London, 12 Sep – Earlier this year, the head of Iran’s Petroleum Engineering and Development Company spoke about the country’s plans to relocate the nation’s main oil export tunnel from Kharg Island in the Persian Gulf to Bandar-e-Jask in the Oman Sea. He said that the Bandar-e-Jask port will be ready during the course of 2021 and that it would have the capacity to hold around 30 million barrels of crude oil. The CEO of the company also said that it would be able to export one million barrels per day (bpd) from there.
When these comments were made in February this year, many were sceptical that the country would be able to finance the project given the precarious economic situation that Iran had gotten itself into.

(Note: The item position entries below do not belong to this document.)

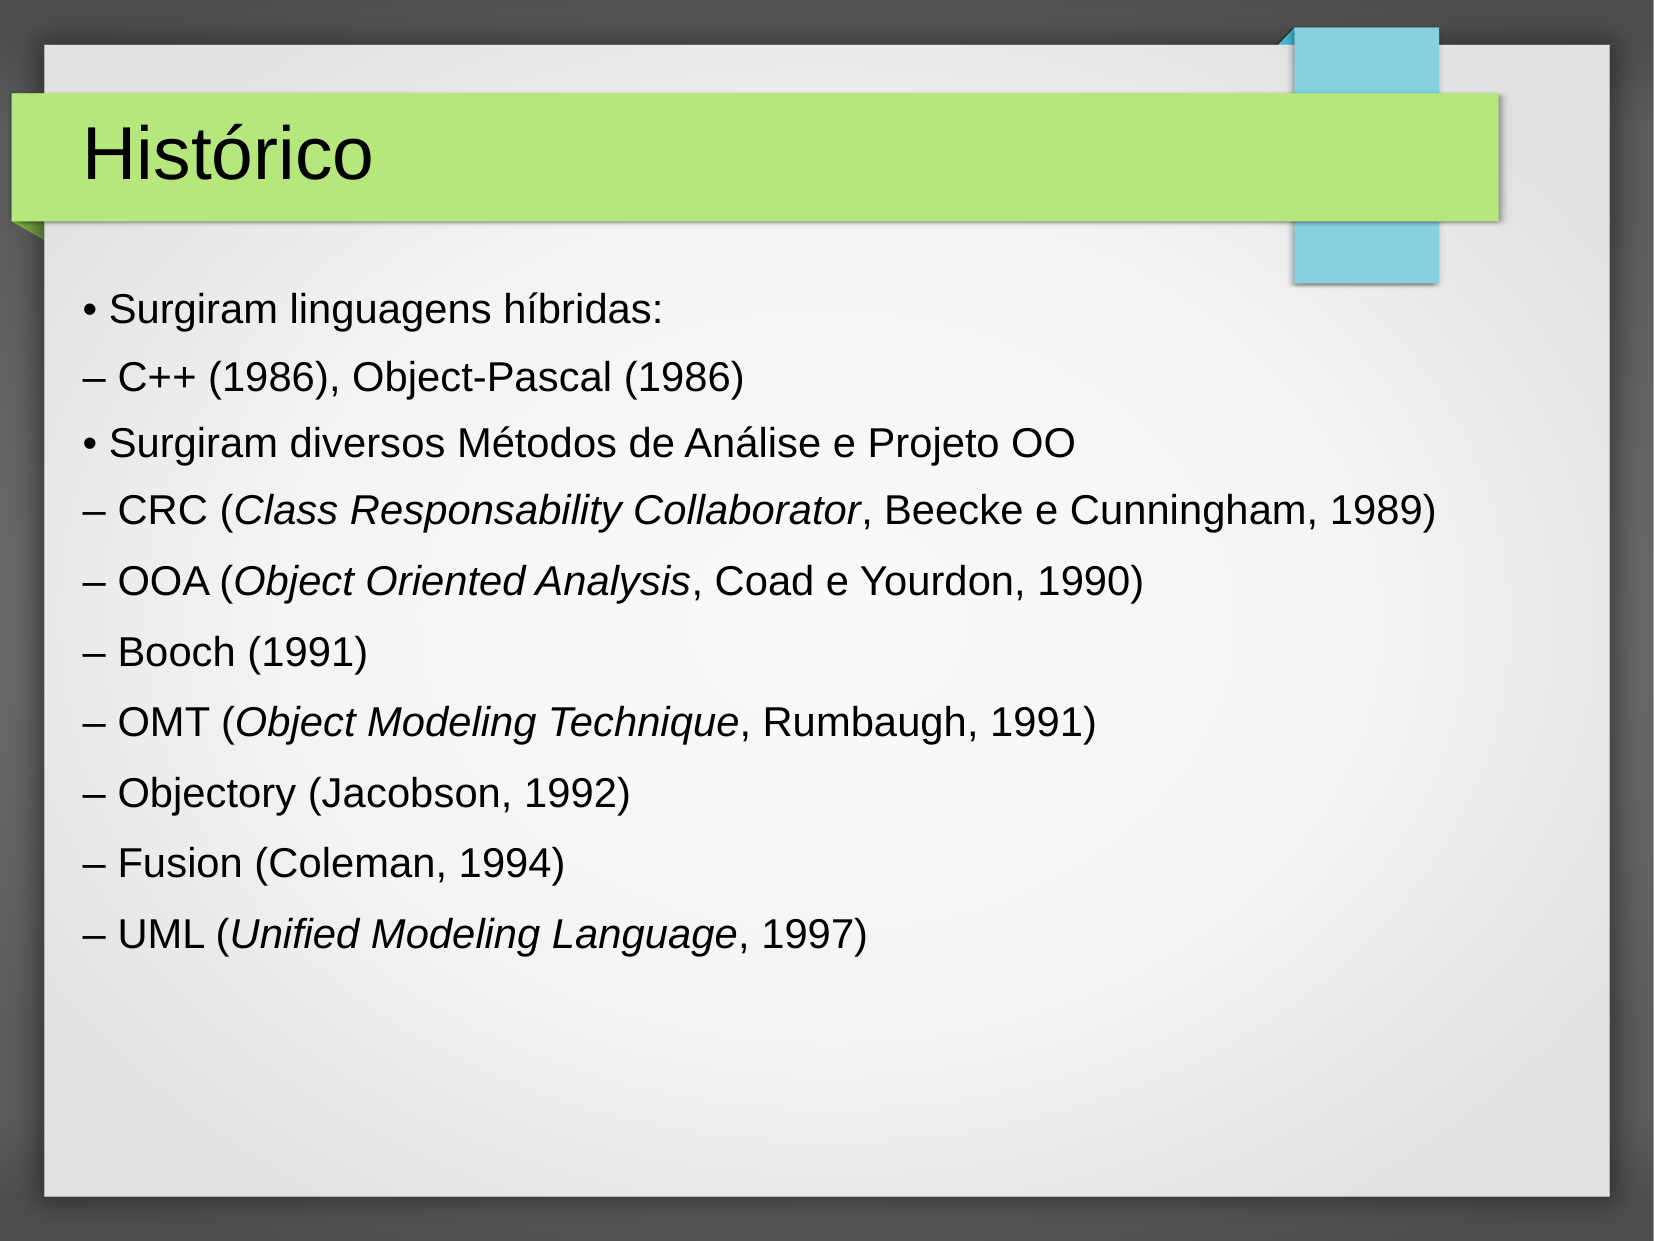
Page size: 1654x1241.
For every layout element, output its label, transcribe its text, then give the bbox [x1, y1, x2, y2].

title Histórico [82, 94, 1264, 213]
picture [0, 0, 1654, 1241]
list • Surgiram linguagens híbridas: – C++ (1986), Object-Pascal (1986)‏ • Surgiram diversos Métodos de Análise e Projeto OO – CRC (Class Responsability Collaborator, Beecke e Cunningham, 1989)‏ – OOA (Object Oriented Analysis, Coad e Yourdon, 1990)‏ – Booch (1991)‏ – OMT (Object Modeling Technique, Rumbaugh, 1991)‏ – Objectory (Jacobson, 1992)‏ – Fusion (Coleman, 1994)‏ – UML (Unified Modeling Language, 1997)‏ [82, 290, 1571, 1010]
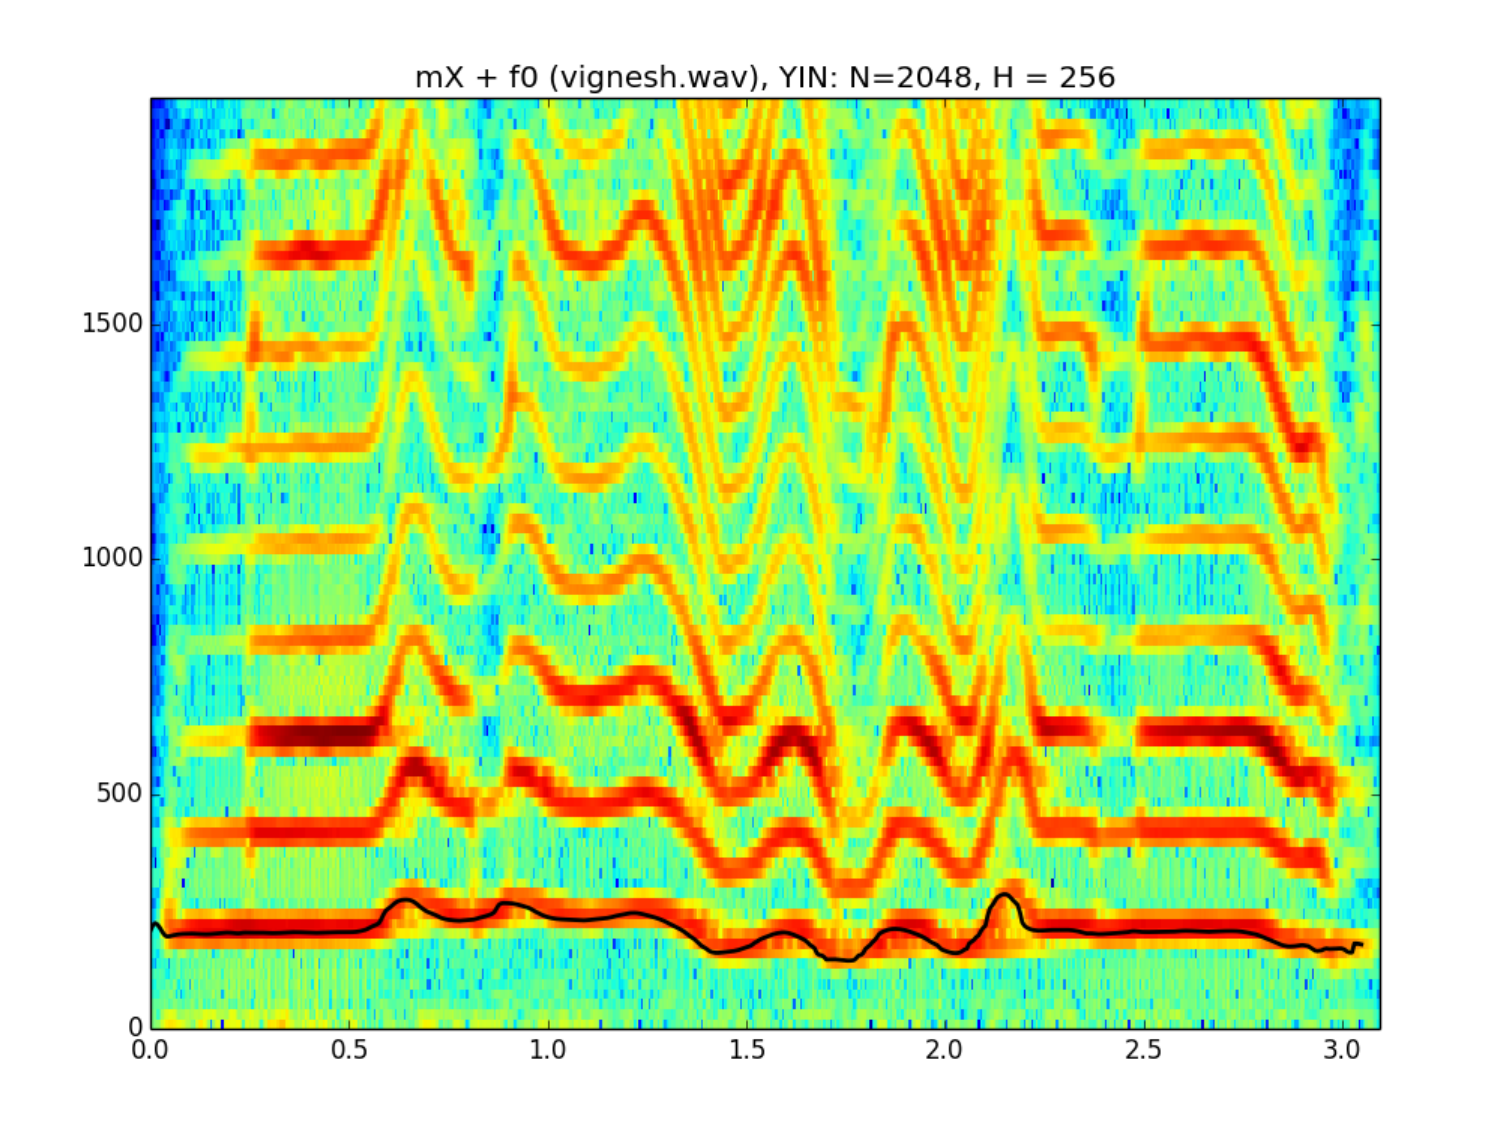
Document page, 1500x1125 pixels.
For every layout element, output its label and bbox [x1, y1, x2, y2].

picture [56, 38, 1407, 1089]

Fast-forward a few months and Iran’s economic situation is worse than ever. The country’s national currency – the Rial – has lost more than 70 per cent of its value in the past 12 months alone and the economy is facing more blows in November when the next round of U.S. sanctions is due to take effect – this time on oil exports.
However, far from putting plans for the Bandar-e-Jask port on hold, it appears that they are still at the top of the Iran’s list of priorities. Only last week President Hassan Rouhani spoke about the plans that he said would be completed by the time he leaves office in three years.
It is looking increasingly unlikely that Iran will have the billions of dollars that the project needs in order to be able to realise the plans. However, Iran’s eagerness to realise the project is also to do with its threats to block access to the Strait of Hormuz.
When President Trump announced that the United States was exiting the 2015 nuclear agreement, Iran said that it would guarantee the security of the strategic waterway but he also warned that the “lion’s tail” should not be provoked. It was announced by several Iranian officials that the Strait would be closed if sanctions were re-imposed.
This is not the first time that Iran has threatened to block access. In 2012, Iran said that no oil would pass through the Strait of Hormuz when U.S. sanctions were imposed. The threat was repeated on a number of occasions and there was much concern that Iran would follow through because it is such a strategically important place for the movement of products around the world. It would have had profound implications on the global economy.
It is also expected that Iran will not close the waterway on this occasion either, precisely because of the major impact it would have. Foreign countries, including the United States, would not tolerate such a move and it would undoubtedly result in military action being taken.
Furthermore, to even guarantee the closure of the Strait, Iran would need a huge amount of resources from its ageing naval forces. The tired old fleet would not be able to match the sophistication of foreign forces, so any attempt would be futile.